From the second through the fourth century of Islam, the literary arts blossomed. Scholars perfected the Arabic script and developed rules of grammar for explaining and teaching classical Arabic. They collected hadith reports, wrote them down, and developed a method to distinguish grades of reliability. They collected the vast storehouse of Bedouin Arabic poetry from rawis, wrote down the poems, edited them into anthologies and into diwans (life works of major poets), composed biographies of the great poets of earlier times, and created the science of metrics, even as styles and taste continued to evolve among new generations of poets. They wrote down the Nahj al-Balagha, a collection of khutbas or speeches attributed to Muhammad’s cousin and son-in-law `Ali (d. 661 CE) that became a standard for both its teachings on morality and religion and for the elegance of its style.
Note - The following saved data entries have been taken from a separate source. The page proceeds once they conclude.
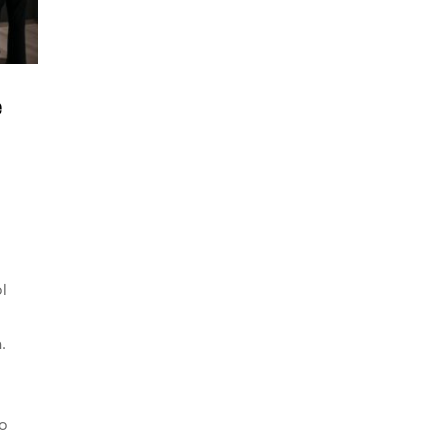
e
l
.
o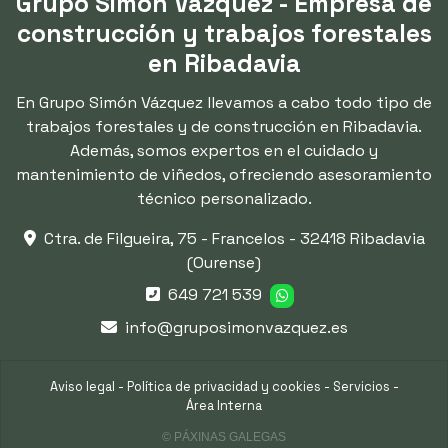
Grupo Simón Vázquez - Empresa de
construcción y trabajos forestales
en Ribadavia
En Grupo Simón Vázquez llevamos a cabo todo tipo de
trabajos forestales y de construcción en Ribadavia.
Además, somos expertos en el cuidado y
mantenimiento de viñedos, ofreciendo asesoramiento
técnico personalizado.
Ctra. de Filgueira, 75 - Francelos -
32418 Ribadavia
(Ourense)
649 721 539
info@gruposimonvazquez.es
Aviso legal
-
Política de privacidad y cookies
-
Servicios
-
Área Interna
© PÁXINAS GALEGAS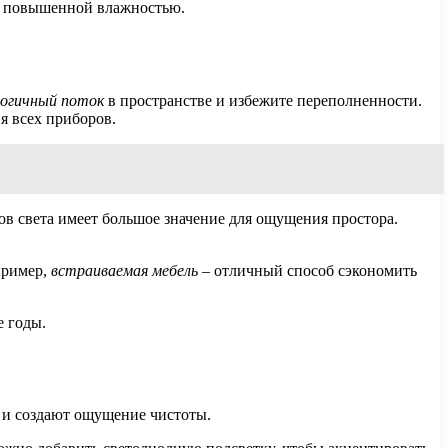
 с повышенной влажностью.
логичный поток
в пространстве и избежите переполненности.
 всех приборов.
ков света имеет большое значение для ощущения простора.
пример,
встраиваемая мебель
– отличный способ сэкономить
е годы.
 и создают ощущение чистоты.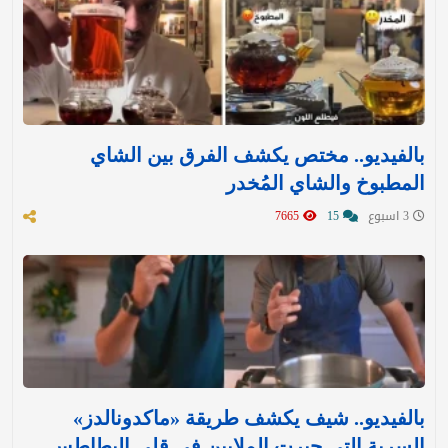
بالفيديو.. مختص يكشف الفرق بين الشاي
المطبوخ والشاي المُخدر
3 اسبوع
15
7665
بالفيديو.. شيف يكشف طريقة «ماكدونالدز»
السرية التي حيرت الملايين في قلي البطاطس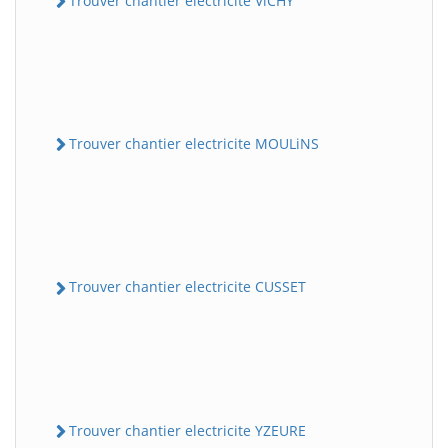
Trouver chantier electricite ViCHY
Trouver chantier electricite MOULiNS
Trouver chantier electricite CUSSET
Trouver chantier electricite YZEURE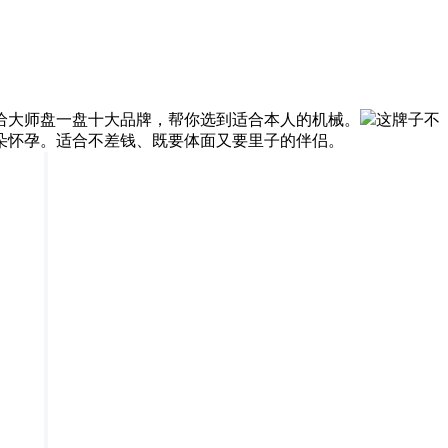
话给大师盘一盘十大品牌，帮你选到适合本人的机械。
这牌子不
朵怀孕。适合不差钱、既要体面又要里子的伴侣。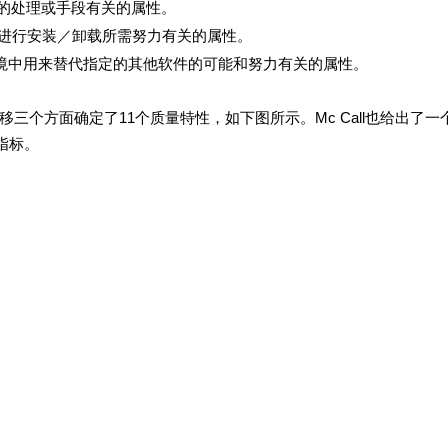
时的处理或手段有关的属性。
对系统进行安装／卸载所需努力有关的属性。
件环境中用来替代指定的其他软件的可能和努力有关的属性。
个方面确定了11个质量特性，如下图所示。Mc Call也给出了一
指标。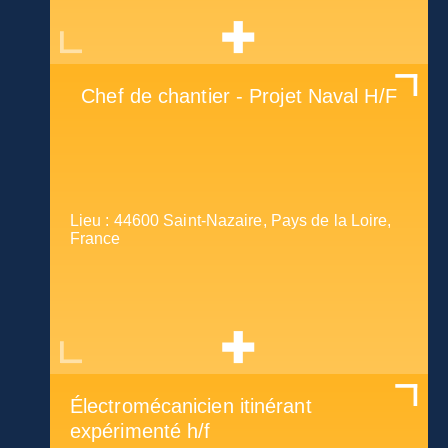
Chef de chantier - Projet Naval H/F
Lieu : 44600 Saint-Nazaire, Pays de la Loire,
France
Électromécanicien itinérant
expérimenté h/f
Middle Eastern scholars benefitted by the information revolution created in the Middle East when an originally Chinese invention, paper, was wedded to a new culture of the book. Paper was less expensive and more malleable than previous writing surfaces, papyrus and animal skin parchment. The enhanced literary productivity and new technologies of paper and book production resulted in the great libraries of Baghdad, Cairo, and Cordoba and in the burgeoning collections in homes, schools, and shrines across the Islamic world.

Christian, Jewish, and Muslim scholars debated one another in Arabic, worked together to translate large parts of the heritage of Greek, Persian, and Indian civilization into Arabic, and created robust literatures in the areas of philosophy, theology, qur’anic and biblical commentary, and adab—a term that refers to diverse array of literary genres from travelogues to advice for princes, to essays on personal morality, theology, poetic style, wine-drinking, and grammar. Popular oral tradition such as The Romance of `Antar (a pre-Islamic hero, poet, and lover) and The Arabian Nights expanded rapidly even as scholars composed treatises on law, ethics, mystical theology, and the lives and sayings of early mystics. Ferdowsi (d. 1020 CE) composed the first major work in Farsi (the new version of Persian that re-emerged after the Arab conquest with a new Arabic script), a poetic epic known as the Shahnameh (Book of Kings). This was followed by developments such as the rubaiyat (lyric quatrains) attributed to Omar Khayyam (d. 1190 CE) and the epic romances of Nezami (d. 1209 CE).